Si sono conclusi nei giorni scorsi, gli incontri ai quali hanno partecipato gli studenti dello Sraffa, nell’ambito delle inziative inserite nel cartellone SapereCoop per l’anno scolastico in corso. Un’ampia scelta di esperienze educative offerte gratuitamente da Coop alle scuole, al fine di promuovere la cittadinanza consapevole. Le classi coinvolte sono state tredici presso la sede centrale Sraffa, che hanno affrontato gli argomenti, le lezioni e le esperienze anche presso il punto vendita cittadino della Coop, accolti dai componenti del locale Comitato soci, in un punto vendita trasformatosi in un vero e proprio laboratorio didattico, tra spese simulate a tema, e giochi di ruolo in aula. Sette i percorsi che hanno coinvolto gli studenti di varie classi, dalla prima alla quinta, tra quelli presenti nel catalogo: Acqua risorsa e diritto, Alimenta il tuo benessere, A tutta birra, Viaggiatori responsabili, Le mani in pasta, Quello che mangio, cambia il mondo?, I casi della vita.

Diversi gli ambiti di interesse: dall’approfondimento relativo al fabbisogno nutrizionale in funzione dello stile di vita, per rendere consapevoli dell’importanza dell’attività motoria, riflettendo sul cibo come moda e identità; all’approfondimento sui giovani, che si accostano con eccessiva disinvoltura a bevande alcoliche, inconsapevoli dei pericoli contingenti e dei danni a cui rischiano di andare incontro. Particolare interesse per il progetto “le mani in pasta”, percorso che ha affrontato il tema della cittadinanza e della legalità democratica, come espressione di coerenza tra principi e azioni, assunzione di responsabilità e condivisione di valori nelle azioni quotidiane e nei consumi. Perché, com’è stato specificato nel corso degli incontri, anche in un pacco di pasta si possono trovare elementi di speranza e legalità democratica.

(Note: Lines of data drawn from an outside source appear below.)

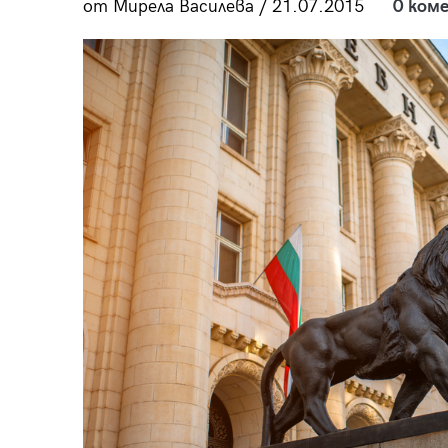
от Мирела Василева / 21.07.2015
0 ком
пания
28
/29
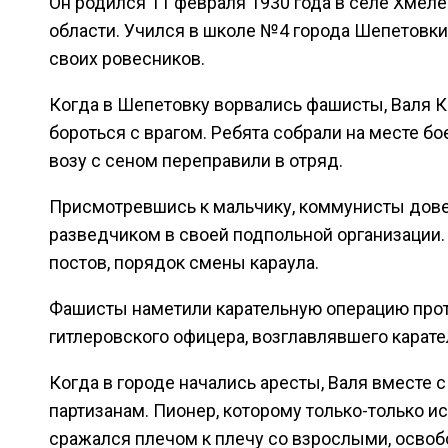
Он родился 11 февраля 1930 года в селе Хмел
области. Учился в школе №4 города Шепетовк
своих ровесников.
Когда в Шепетовку ворвались фашисты, Валя К
бороться с врагом. Ребята собрали на месте бо
возу с сеном переправили в отряд.
Присмотревшись к мальчику, коммунисты дове
разведчиком в своей подпольной организации.
постов, порядок смены караула.
Фашисты наметили карательную операцию проти
гитлеровского офицера, возглавлявшего карателе
Когда в городе начались аресты, Валя вместе 
партизанам. Пионер, которому только-только и
сражался плечом к плечу со взрослыми, освоб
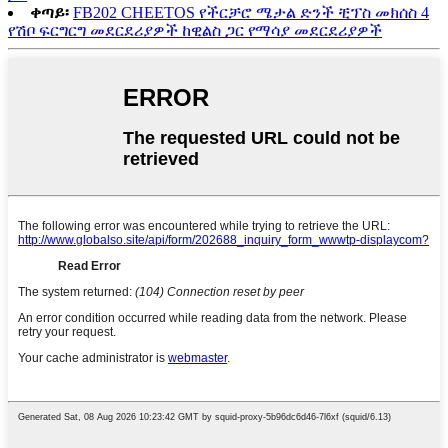
ቀጣይ፡
FB202 CHEETOS የችርቻሮ ሜታል ድንች ቺፕስ መክሰስ 4
የሽቦ ፍርግርግ መደርደሪያዎች ከዊልስ ጋር የማሳያ መደርደሪያዎች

A guidare gli studenti in aula e nel punto vendita, Carolina Ruini, animatrice della cooperativa Pandora, impegnata nei laboratori di educazione al consumo consapevole per Coop Lombardia. Tutte le proposte formative si inseriscono lungo la stessa linea: favorire nei ragazzi e attivare la consapevolezza che ciò che si fa, corrisponde a ciò che si è, attuando quella trasformazione culturale da consumatori consapevoli a cittadini responsabili: conoscenza, informazione, scelta, modifica dei comportamenti. Questa correlazione tra pensiero e azione, consente agli studenti di poter valutare l’impatto che ogni decisione ha sulla natura, le generazioni future, l’ambiente. Presso il punto vendita è stata poi proposta agli studenti anche una spesa simulata, che ha consentito di analizzare i contenuti etici di alcuni prodotti, come ad esempio quelli delle cooperative Libera Terra.